## What the task requires
Continue the article below on the U.S. bishops' objections to the HHS contraception mandate, picking up right after its final sentence.

## Passage provided
********************
The HHS contraception mandate for insurance plans is “more radical”
than any other in the United States and entails “nationwide coercion of
religious people and groups,” the U.S. bishops’ general counsel said as
he called for the mandate to be rescinded.
“Only rescission will
eliminate all of the serious moral problems the mandate creates,” said
Anthony Picarello, general counsel for the U.S. Conference of Catholic
Bishops.
Picarello and bishops’ conference associate general
counsel Michael Moses submitted an August 31 comment to the Department
of Health and Human Services criticizing its requirement that insurers
provide sterilization and contraception, including some drugs like Ella
which can cause abortions.
It is “an unprecedented attack on
religious liberty” to require that religious people and groups sell,
broker or purchase services to which they have religious or moral
objections, the attorneys said.
Under the new mandate,
religiously-affiliated employers will be “affirmatively barred” from
offering a plan to the public, or even to fellow believers, that
excludes objectionable items.
“Until now, no federal law has
prevented private insurers from accommodating purchasers and plan
sponsors with moral or religious objections to certain services,” they
said. “Likewise, federal law did not forbid any insurer, such as a
religiously-affiliated insurer, to exclude from its plans any services
to which the insurer itself had a moral or religious objection. Indeed,
the freedom to exclude morally objectionable services has sometimes been
stated affirmatively in federal law.”
Picarello and Moses said
the mandate violates the Weldon amendment, the 2010 health care
legislation and the Obama administration’s stated policy to exclude from
the mandate any
drug that can cause an abortion.
They criticized a
proposed religious exemption as “narrower than any conscience clause
ever enacted in federal law” and narrower than the “vast majority” of
exemptions from state contraception mandates.
The exemptions cover
a non-profit religious employer whose purpose is “the inculcation of
religious values,” which primarily employs persons who share its
religious tenets, and which primarily serves those who share its
religious beliefs.
********************
## Extracted information

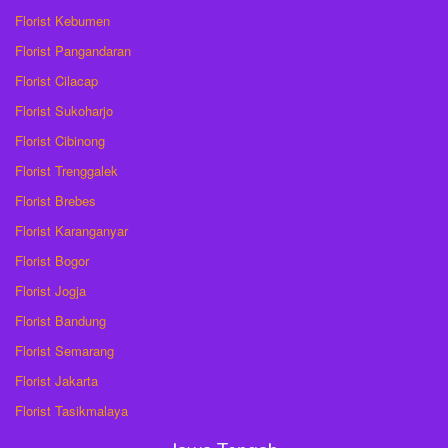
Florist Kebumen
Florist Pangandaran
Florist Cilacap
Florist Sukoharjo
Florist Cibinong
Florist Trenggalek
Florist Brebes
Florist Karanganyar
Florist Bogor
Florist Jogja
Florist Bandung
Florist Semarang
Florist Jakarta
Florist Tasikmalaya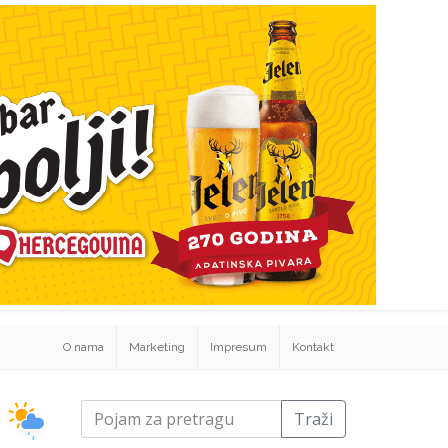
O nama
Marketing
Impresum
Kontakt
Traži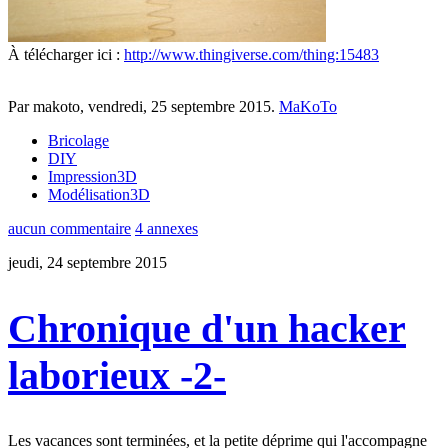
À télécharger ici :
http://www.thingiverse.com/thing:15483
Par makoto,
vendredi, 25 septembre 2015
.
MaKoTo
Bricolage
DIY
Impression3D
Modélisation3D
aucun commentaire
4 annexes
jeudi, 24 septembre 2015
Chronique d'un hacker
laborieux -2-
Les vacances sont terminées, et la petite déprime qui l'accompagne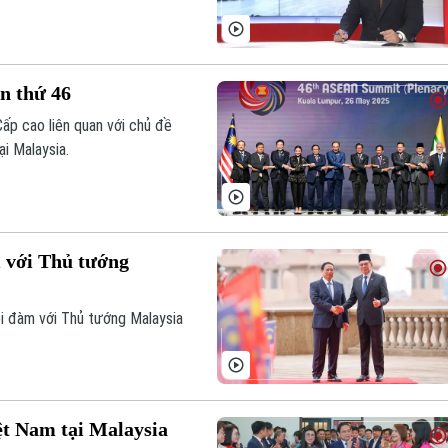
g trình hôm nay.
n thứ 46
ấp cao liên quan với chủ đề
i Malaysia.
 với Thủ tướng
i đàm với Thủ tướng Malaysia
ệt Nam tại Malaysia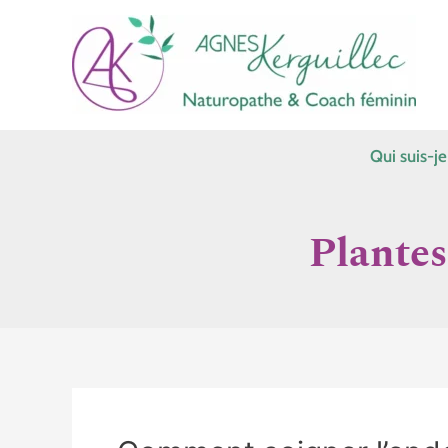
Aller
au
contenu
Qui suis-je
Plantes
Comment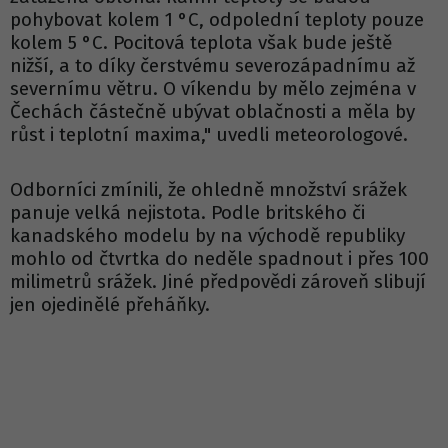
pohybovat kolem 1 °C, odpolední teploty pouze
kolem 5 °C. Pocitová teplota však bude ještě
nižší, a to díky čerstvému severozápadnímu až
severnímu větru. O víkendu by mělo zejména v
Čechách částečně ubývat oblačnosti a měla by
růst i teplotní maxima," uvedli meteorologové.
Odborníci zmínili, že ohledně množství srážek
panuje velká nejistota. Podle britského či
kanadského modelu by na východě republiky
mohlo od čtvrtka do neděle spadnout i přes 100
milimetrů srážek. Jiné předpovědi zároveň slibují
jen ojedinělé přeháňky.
********************
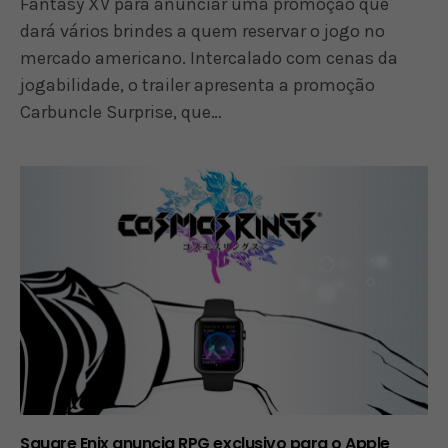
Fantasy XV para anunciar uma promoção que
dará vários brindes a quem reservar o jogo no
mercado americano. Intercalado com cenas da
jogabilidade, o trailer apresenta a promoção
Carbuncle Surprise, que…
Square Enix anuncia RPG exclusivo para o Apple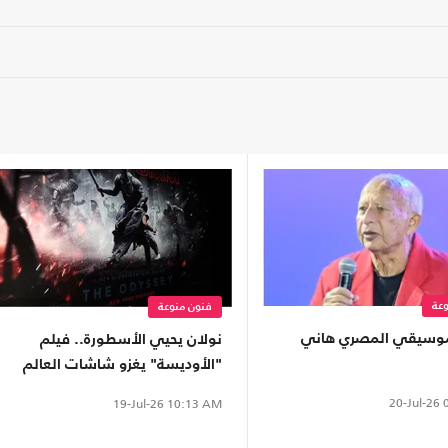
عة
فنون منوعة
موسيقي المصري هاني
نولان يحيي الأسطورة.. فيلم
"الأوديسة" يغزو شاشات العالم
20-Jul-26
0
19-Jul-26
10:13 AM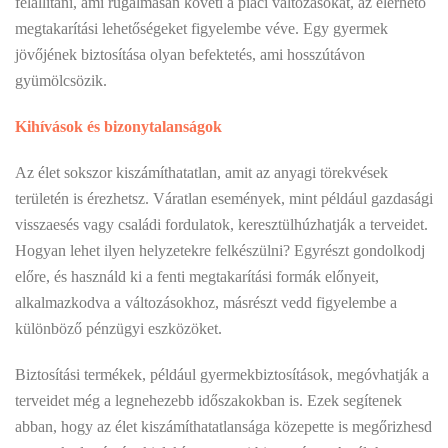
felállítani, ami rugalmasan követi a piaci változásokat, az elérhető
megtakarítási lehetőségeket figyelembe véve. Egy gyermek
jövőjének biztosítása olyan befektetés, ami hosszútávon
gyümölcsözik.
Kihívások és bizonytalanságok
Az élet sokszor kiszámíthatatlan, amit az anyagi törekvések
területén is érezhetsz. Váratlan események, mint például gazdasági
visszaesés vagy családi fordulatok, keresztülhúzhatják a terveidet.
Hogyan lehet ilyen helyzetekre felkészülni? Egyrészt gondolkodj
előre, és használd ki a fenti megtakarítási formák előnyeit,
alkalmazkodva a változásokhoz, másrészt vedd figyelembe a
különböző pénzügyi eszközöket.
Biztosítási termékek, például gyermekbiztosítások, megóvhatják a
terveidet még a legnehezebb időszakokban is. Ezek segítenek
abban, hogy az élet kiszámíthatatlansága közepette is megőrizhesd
********************
## Answer for the task
The exemptions would not apply to many Catholic
colleges and universities, charities, social service agencies and health
care providers.
Secular organizations with objections to coverage of contraceptives or sterilization will also be ineligible, they noted.
The
HHS released the mandates as part of the preventive care requirements
of the 2010 health care legislation. A 60-day comment period on the
regulations began on August 1.
Other prominent Catholics have opposed the regulations, including Cardinal Daniel DiNardo of Galveston-Houston.
“Pregnancy
is not a disease, and fertility is not a pathological condition to be
suppressed by any means technically possible,” he said July 19, while
the rules were under consideration.
Sr. Carol Keehan, president
and CEO of the Catholic Health Association, has criticized the religious
exemption as “not broad enough to protect our Catholic health care
providers.”
She helped pass the health care legislation last year.
A
group of Obama-friendly Catholic leaders and professors also issued an
Aug. 26 open letter to HHS Secretary Kathleen Sebelius seeking an
expansion of religious protections.
The requirements are also
being opposed by the San Diego-based St. Gianna Physician’s Guild, which
has launched an online petition against them.
Unless the regulations are rescinded, they will take effect on Aug. 1, 2012.